Le tandem avec Komoot simplifie vraiment la préparation
L’application COROS ne sert pas juste à synchroniser la montre. Elle permet aussi de récupérer des cartes du monde hors ligne, de préparer un itinéraire, puis d’envoyer une trace GPS en quelques secondes, la navigation offre un niveau de précision très appréciable, notamment dans les descentes en montagne, comme le montre la photo ci-dessous.
La synchronisation des itinéraires avec Komoot est parfaitement possible. Elle demande un petit temps de prise en main pour bien comprendre le fonctionnement de l’application et de la montre, mais une fois cette étape franchie, c’est un véritable plaisir à utiliser. Une fois dehors, tout passe par la montre. Pas besoin de sortir le téléphone à chaque bifurcation, et ça, quand vous marchez plusieurs jours, ça change pas mal de choses.

Suivi du corps et fonctions montagne, le vrai bonus
Le suivi physiologique a aussi pris du sens au fil des étapes. Chaque soir, plusieurs données étaient consultées, sommeil, récupération, fréquence cardiaque, VFC nocturne, stress, altitude, pression atmosphérique et météo. Quand les journées s’enchaînent entre 18 et 25 km, ces repères aident à lire la fatigue accumulée.
La montre ajoute des outils très terrain, navigation Turn-by-Turn, retour au point de départ, cartes topographiques mondiales, baromètre et allure d’effort liée au relief. L’écran Memory-in-Pixel de troisième génération reste lisible en plein soleil dans le Mercantour, et le verre en saphir inspire confiance.
Météo et baromètre : des alliés précieux en montagne
En randonnée sur plusieurs jours, la météo peut évoluer très rapidement. J’ai particulièrement apprécié les informations fournies par la COROS APEX 4, notamment l’altitude, les prévisions météo et surtout le baromètre. En surveillant l’évolution de la pression atmosphérique, il est possible d’anticiper l’arrivée d’une dégradation des conditions avant même que les nuages ne deviennent menaçants. Bien sûr, ces données ne remplacent pas une bonne préparation ou les bulletins météorologiques, mais elles apportent une aide précieuse pour adapter son rythme, prévoir une pause ou décider d’accélérer afin de franchir un col avant l’arrivée d’un orage. En montagne, disposer de ces informations directement au poignet est un véritable atout.
Un écosystème riche, mais pas immédiat
Le principal bémol tient aux menus. COROS propose beaucoup de fonctions, et il faut du temps pour comprendre où tout se trouve, dans la montre comme dans l’application. Mieux vaut configurer ses écrans, tester la navigation et télécharger ses cartes bien avant le départ.
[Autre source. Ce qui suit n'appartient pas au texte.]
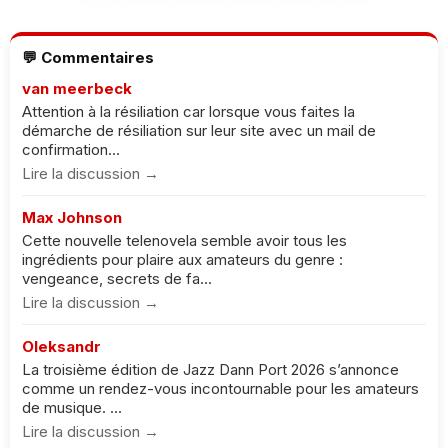
💬 Commentaires
van meerbeck
Attention à la résiliation car lorsque vous faites la
démarche de résiliation sur leur site avec un mail de
confirmation...
Lire la discussion →
Max Johnson
Cette nouvelle telenovela semble avoir tous les
ingrédients pour plaire aux amateurs du genre :
vengeance, secrets de fa...
Lire la discussion →
Oleksandr
La troisième édition de Jazz Dann Port 2026 s’annonce
comme un rendez-vous incontournable pour les amateurs
de musique. ...
Lire la discussion →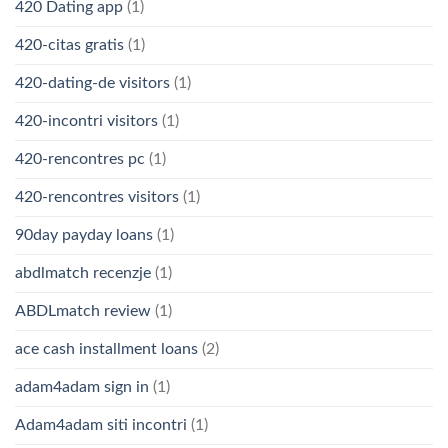
420 Dating app
(1)
420-citas gratis
(1)
420-dating-de visitors
(1)
420-incontri visitors
(1)
420-rencontres pc
(1)
420-rencontres visitors
(1)
90day payday loans
(1)
abdlmatch recenzje
(1)
ABDLmatch review
(1)
ace cash installment loans
(2)
adam4adam sign in
(1)
Adam4adam siti incontri
(1)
Elle m’a aidé à suivre précisément mon itinéraire, à éviter plusieurs erreurs de navigation, à surveiller mon état de forme et à mieux comprendre ma récupération entre chaque étape. Sa légèreté est un vrai plaisir au quotidien, son autonomie est remarquable et sa cartographie hors ligne apporte une réelle sérénité lorsque le réseau disparaît.
Bref, après ce GR52, le bilan est très net. Légère, endurante, rassurante sur l’itinéraire, la COROS APEX 4 a aidé à éviter des erreurs, à suivre la récupération et à marcher l’esprit plus libre. Une fois apprivoisée, elle devient un vrai compagnon d’aventure.